Why Is China Maintaining Its Lending Criteria for Now?

China

Why Is China Maintaining Its Lending Criteria for Now?

On Monday, China maintained its benchmark lending rates for business and family loans, as predicted, despite global central banks’ rate hikes making it difficult for Beijing to decrease rates to support a lagging home economy.

Markets think Chinese officials are concerned about the possibility of the yuan depreciating and capital outflows if they pursue more monetary easing to support a COVID-19-affected economy at a time when other major nations are tightening their rate policies. The one-year loan prime rate (LPR) remained constant at 3.70 percent, while the five-year LPR remained at 4.45 percent. Stephen Innes, the managing partner at SPI Asset Management, explained that perhaps there is some hesitancy in relaxing monetary policy to stimulate economic activity. This could represent some prudence in moving opposite to other central banks, notably the Federal Reserve. However, it appears that greater liquidity injections and credit-stimulating measures are only a matter of time.

Rate Rise in Help of Economies

Following the Fed’s 75-basis-point boost to battle excessive inflation, central banks throughout Europe hiked interest rates last week, some by an amount that surprised markets. Capital Economics economists mentioned previously that the PBOC has nothing to fear from a lower currency; the renminbi is still exceptionally robust. The last thing it wants is to have to defend against a sudden, potentially destabilizing sell-off. Practically every other major central bank has become considerably more hawkish. Hence, if it dropped rates now that might plausibly happen.
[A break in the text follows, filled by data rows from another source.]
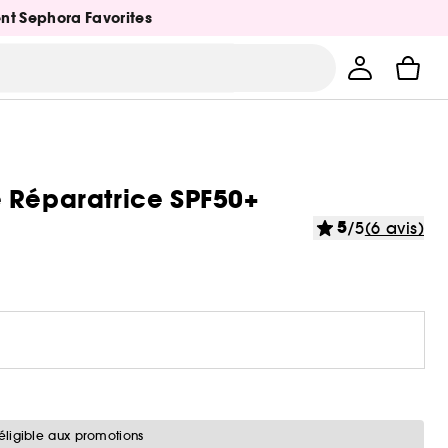
ent Sephora Favorites
e Réparatrice SPF50+
5
/5
(6 avis)
éligible aux promotions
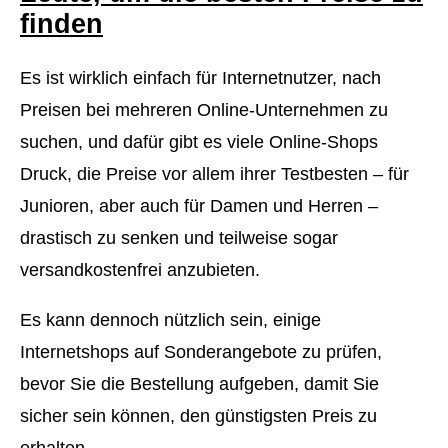
finden
Es ist wirklich einfach für Internetnutzer, nach
Preisen bei mehreren Online-Unternehmen zu
suchen, und dafür gibt es viele Online-Shops
Druck, die Preise vor allem ihrer Testbesten – für
Junioren, aber auch für Damen und Herren –
drastisch zu senken und teilweise sogar
versandkostenfrei anzubieten.
Es kann dennoch nützlich sein, einige
Internetshops auf Sonderangebote zu prüfen,
bevor Sie die Bestellung aufgeben, damit Sie
sicher sein können, den günstigsten Preis zu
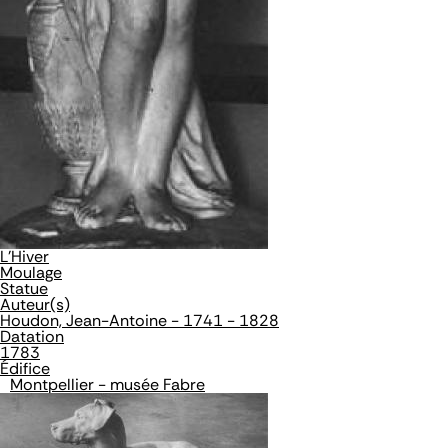
L'Hiver
Moulage
Statue
Auteur(s)
Houdon, Jean-Antoine - 1741 - 1828
Datation
1783
Édifice
Montpellier - musée Fabre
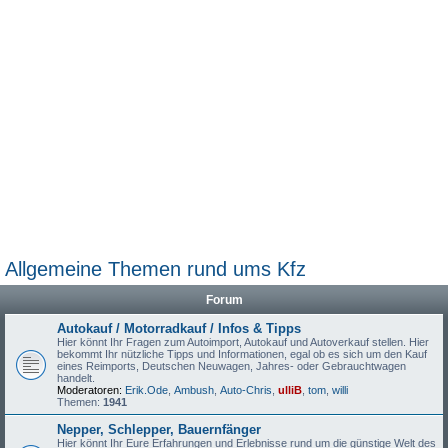
Allgemeine Themen rund ums Kfz
Forum
Autokauf / Motorradkauf / Infos & Tipps
Hier könnt Ihr Fragen zum Autoimport, Autokauf und Autoverkauf stellen. Hier
bekommt Ihr nützliche Tipps und Informationen, egal ob es sich um den Kauf
eines Reimports, Deutschen Neuwagen, Jahres- oder Gebrauchtwagen
handelt.
Moderatoren:
Erik.Ode
,
Ambush
,
Auto-Chris
,
ulliB
,
tom
,
willi
Themen:
1941
Nepper, Schlepper, Bauernfänger
Hier könnt Ihr Eure Erfahrungen und Erlebnisse rund um die günstige Welt des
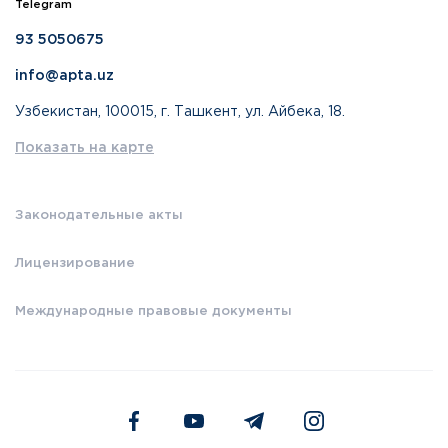
Telegram
93 5050675
info@apta.uz
Узбекистан, 100015, г. Ташкент, ул. Айбека, 18.
Показать на карте
Законодательные акты
Лицензирование
Международные правовые документы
Divergent Sino-US policies wiped out China’s yield edge in April; because of this, the yuan fell to a new low for the month. Furthermore, a deeper inversion of the U.S. and Chinese government-bond rates might reignite devaluation pressure on the Chinese yuan. In a poll last week, over 90% of traders and economists anticipated China to maintain both rates steady. Last month, China slashed the five-year LPR, the standard reference rate for mortgages, by an unusually large margin to boost the economy’s faltering housing industry. The one-year LPR is used for most new and ongoing loans in China.